“Câmi olan Allah’ın adıyla…”
Hüzünlü Genç, ikindi namazını kılmak üzere Süleymaniye Camii’ne doğru yol almaktaydı. Camiler, O’nun için hiçliği ve anlamsız dış dünyanın dayanılmaz ağırlığını geçici bir süre de olsa dışarıda bırakarak derin bir nefes alabilmek ümidiyle ayak bastığı bir misafirhane, nefsin ve benliğinin acımasızlığından kurtulmak üzere sokulduğu bir sığınak, acıların hikmete dönüştüğü bir şifahaneydi. Özellikle de Süleymaniye Camii. Nefesini tutup yoksulluğun, ezilmişliğin, gettolaşmanın kol gezdiği Süleymaniye sokaklarından süzülerek soluğu tarihi dokuda almayı bir alışkanlık haline getirmişti. Böylece sığınağına varıncaya dek, varolmanın ağırlığını iliklerine kadar hisseden kaybedenlerle yollarını kesiştiriyor ve yolculuğunun son durağında teslimiyetine kattığı anlamı derinleştirmek istiyordu. Çürümüş Süleymaniye sokaklarını ardında bırakırken zihninden ve kırık kalbinden sık sık “Allah, hüzünlü kalpleri sever.” hadisini geçiriyordu.
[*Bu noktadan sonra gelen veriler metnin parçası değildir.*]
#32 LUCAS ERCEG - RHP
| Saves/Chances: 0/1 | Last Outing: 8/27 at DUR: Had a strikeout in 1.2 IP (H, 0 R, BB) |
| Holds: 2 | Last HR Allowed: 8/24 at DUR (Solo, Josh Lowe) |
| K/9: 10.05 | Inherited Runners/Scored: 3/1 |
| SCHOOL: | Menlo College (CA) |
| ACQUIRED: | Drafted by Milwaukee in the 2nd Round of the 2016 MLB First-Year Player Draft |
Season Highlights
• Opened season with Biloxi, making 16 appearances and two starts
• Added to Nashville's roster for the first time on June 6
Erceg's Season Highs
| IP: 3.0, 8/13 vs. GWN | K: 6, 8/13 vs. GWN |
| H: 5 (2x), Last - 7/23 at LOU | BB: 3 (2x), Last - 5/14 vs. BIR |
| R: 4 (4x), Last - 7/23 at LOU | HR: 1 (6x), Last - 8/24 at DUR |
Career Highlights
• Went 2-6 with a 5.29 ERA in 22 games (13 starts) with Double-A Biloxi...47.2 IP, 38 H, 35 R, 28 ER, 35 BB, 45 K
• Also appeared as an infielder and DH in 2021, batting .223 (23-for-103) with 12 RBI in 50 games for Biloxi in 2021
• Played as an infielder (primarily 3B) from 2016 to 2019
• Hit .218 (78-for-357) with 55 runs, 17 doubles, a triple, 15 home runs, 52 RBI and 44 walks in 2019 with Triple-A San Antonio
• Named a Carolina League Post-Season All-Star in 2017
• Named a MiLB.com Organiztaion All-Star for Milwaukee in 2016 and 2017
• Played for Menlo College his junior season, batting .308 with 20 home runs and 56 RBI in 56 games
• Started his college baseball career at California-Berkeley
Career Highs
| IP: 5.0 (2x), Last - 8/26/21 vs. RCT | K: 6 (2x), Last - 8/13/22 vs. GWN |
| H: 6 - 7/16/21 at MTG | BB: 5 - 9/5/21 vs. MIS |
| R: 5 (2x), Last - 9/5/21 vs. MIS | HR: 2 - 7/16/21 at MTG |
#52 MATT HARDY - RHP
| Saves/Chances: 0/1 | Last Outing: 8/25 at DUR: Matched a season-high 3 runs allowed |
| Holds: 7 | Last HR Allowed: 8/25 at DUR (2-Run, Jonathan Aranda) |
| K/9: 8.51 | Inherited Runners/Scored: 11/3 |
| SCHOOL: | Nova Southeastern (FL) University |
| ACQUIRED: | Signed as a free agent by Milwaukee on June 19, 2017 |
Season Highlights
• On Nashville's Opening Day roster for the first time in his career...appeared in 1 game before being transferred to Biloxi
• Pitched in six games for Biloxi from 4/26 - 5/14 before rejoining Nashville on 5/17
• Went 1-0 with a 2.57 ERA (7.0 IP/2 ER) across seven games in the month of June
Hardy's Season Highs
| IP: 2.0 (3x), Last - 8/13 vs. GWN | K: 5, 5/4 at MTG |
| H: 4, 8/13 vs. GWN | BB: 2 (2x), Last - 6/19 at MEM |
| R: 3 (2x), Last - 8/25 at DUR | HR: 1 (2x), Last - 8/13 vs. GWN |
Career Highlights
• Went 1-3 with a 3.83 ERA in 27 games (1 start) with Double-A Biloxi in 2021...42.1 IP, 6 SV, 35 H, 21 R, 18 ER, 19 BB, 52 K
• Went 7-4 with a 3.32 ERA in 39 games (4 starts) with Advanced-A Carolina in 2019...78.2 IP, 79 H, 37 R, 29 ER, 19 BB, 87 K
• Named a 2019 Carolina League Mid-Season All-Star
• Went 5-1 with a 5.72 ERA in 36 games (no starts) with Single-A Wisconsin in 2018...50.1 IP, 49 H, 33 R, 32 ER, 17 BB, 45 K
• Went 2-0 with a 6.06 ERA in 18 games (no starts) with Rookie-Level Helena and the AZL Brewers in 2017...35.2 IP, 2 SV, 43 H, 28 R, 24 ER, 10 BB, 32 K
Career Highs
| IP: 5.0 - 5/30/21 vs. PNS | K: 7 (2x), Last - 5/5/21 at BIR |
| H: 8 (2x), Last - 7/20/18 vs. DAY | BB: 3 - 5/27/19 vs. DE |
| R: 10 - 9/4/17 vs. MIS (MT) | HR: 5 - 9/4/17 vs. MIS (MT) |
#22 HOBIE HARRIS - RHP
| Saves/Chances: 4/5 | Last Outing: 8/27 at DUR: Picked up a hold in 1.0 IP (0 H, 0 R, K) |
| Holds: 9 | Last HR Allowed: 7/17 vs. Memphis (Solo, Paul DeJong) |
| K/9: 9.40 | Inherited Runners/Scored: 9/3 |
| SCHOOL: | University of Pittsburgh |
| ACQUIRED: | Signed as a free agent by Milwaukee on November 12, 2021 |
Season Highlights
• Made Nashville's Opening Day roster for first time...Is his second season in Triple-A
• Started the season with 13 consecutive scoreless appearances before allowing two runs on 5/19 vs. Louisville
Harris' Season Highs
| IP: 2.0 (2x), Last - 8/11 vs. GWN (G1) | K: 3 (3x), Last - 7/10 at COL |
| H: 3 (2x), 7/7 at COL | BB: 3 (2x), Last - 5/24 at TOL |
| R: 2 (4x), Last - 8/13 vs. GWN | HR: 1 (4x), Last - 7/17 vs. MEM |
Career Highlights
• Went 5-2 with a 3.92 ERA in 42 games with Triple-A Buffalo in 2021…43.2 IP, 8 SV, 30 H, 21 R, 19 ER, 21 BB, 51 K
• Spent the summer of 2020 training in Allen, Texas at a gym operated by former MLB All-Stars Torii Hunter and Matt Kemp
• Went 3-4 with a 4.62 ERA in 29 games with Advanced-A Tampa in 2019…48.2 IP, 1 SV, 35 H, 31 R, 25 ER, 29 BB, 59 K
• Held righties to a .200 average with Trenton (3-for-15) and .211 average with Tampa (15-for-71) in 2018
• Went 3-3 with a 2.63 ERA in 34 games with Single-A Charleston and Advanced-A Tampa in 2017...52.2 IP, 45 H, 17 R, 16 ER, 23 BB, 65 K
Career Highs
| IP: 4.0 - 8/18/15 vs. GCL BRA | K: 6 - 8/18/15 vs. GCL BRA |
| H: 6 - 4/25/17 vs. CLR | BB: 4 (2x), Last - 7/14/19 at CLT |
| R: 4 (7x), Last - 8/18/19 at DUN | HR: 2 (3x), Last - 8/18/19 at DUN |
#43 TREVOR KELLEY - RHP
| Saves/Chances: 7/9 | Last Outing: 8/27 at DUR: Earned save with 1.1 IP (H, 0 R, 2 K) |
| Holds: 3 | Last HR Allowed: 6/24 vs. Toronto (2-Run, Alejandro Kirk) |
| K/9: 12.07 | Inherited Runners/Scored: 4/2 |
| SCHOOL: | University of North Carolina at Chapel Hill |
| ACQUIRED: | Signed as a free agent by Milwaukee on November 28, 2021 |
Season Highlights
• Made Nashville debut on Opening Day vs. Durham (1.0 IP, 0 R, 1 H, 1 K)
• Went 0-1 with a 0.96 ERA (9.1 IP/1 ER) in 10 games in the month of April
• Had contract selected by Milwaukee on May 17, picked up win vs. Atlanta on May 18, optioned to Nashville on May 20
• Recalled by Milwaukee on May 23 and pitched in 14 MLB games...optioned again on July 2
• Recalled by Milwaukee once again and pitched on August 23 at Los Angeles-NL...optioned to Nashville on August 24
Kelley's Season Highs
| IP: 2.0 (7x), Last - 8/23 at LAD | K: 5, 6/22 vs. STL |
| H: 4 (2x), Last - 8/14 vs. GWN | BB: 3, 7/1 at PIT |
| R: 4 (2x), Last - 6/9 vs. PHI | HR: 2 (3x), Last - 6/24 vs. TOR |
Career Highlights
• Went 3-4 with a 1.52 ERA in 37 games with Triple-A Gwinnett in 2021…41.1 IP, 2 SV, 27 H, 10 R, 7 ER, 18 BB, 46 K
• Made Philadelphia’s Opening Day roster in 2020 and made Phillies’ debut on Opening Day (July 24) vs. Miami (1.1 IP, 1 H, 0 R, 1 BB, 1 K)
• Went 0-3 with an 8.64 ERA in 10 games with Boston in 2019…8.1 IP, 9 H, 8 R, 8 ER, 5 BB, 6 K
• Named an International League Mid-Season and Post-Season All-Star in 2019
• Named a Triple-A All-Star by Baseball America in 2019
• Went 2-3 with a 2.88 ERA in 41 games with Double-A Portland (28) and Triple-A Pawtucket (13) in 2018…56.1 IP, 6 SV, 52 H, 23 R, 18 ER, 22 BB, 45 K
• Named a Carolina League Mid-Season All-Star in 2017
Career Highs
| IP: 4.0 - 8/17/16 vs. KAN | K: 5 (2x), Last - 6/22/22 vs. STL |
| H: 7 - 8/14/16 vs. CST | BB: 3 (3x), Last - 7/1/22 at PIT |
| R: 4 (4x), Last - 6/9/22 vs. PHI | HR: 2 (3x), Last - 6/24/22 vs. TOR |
Hüzünlü Genç’in kısık sesli kıraati saflar arasında dolaşıyor, çaresizlik ve ümit dolu nice haykırışı selamlayarak sahibine geri dönüyordu. Yalnız başladığı namazını yalnız tamamlayan Genç’in semaya kaldırdığı elleri, bir başka haykırışın perdelerini aralıyordu: “Rabbim, canımı al…”.
Cami avlusundan dış dünyaya ilk adımını atan Hüzünlü Genç, sol eliyle arka cebindeki sigara paketine ve paketin içinde sakladığı küçük gazlı çakmağına uzandı. “Sigara öldürür” yazılı yıpranmış sigara paketini açan Hüzünlü Genç, son iki sigarası ve sigara paketi içerisine sıkıştırdığı küçük gazlı çakmağıyla göz göze geldi. Ezilmiş sigaralarından birini ağzına götürdü ve gazlı çakmağını alevlendirerek sigarasını yaktı. Çakmağını tekrar sigara paketinin içerisine, son sigarasının yanına yerleştirdikten sonra, yıpranmış paketi aldığı yere bıraktı. Düşük tempolu adımlarla ilerlerken, ceplerini yoklayarak üzerinde ne kadar para olduğunu öğrenmek istedi. Bütün parasının, sol cebinden çıkan 5 TL’den ibaret olduğunu fark etmesi uzun sürmedi. Avucundaki parayı sol cebine geri koyan Genç, geliş güzergâhını izlemek üzere yaktığı sigarasını dumanlayarak kendisini yeniden, çürümüş Süleymaniye sokaklarına bıraktı. Bu sırada Cemal Süreyya’nın “Laleli’den dünyaya doğru giden bir tramvaydayız…” dizesini anımsadı ve buruk dudaklarını hafifçe kıpırdatarak sessizce fısıldadı: “Süleymaniye’den dünyaya doğru kıvrılan bir sokaktayız...”. Sigarasından aldığı her derin nefeste, ölüme ne kadar susadığını hissediyordu. Yürümeye devam etti. Yol boyunca gözleri, bitmeye ramak kalmış sigara paketini yenilemek üzere bir büfe ya da bakkal arıyordu. Gözüne çarpan ilk bakkala girdi; ancak endişeliydi. Sol cebindeki son 5 TL’sinin, marka farketmeksizin bir paket sigara alabilmek için yeterli olup olmadığını bilmiyordu. İçeri girdi ve ürkek bir eda ile Bakkal’a sordu: “En ucuz sigara ne kadar?”. Bakkal, tepkisizlik ve agresiflik arasında kalmış, umursamaz ses tonu ile: “5,5 Lira.” diyerek yanıtladı ve küçümseyen gözlerle Hüzünlü Genç’i baştan aşağı süzdükten sonra, rahatsız edici bakışlarını yeniden Genç’e yöneltti. Hüzünlü Genç, Bakkal’ın ezici bakışlarından sıyrılmak istercesine bir hamle yaparak: “Eee, şey… Yani… 5 Liram var ama… Gerisini sonra bıraksam… Olmaz mı?” dedi. “Yok! Olmaz!..” yanıtını aldı ve küçük bir duraksamanın ardından, gözlerini Bakkal’ın bakışlarından kurtarmayı başararak kendisinini dışarıda buldu. Ağır adımlarla, dünyaya doğru kıvrılan Süleymaniye sokakları boyunca ilerlemeye devam etti.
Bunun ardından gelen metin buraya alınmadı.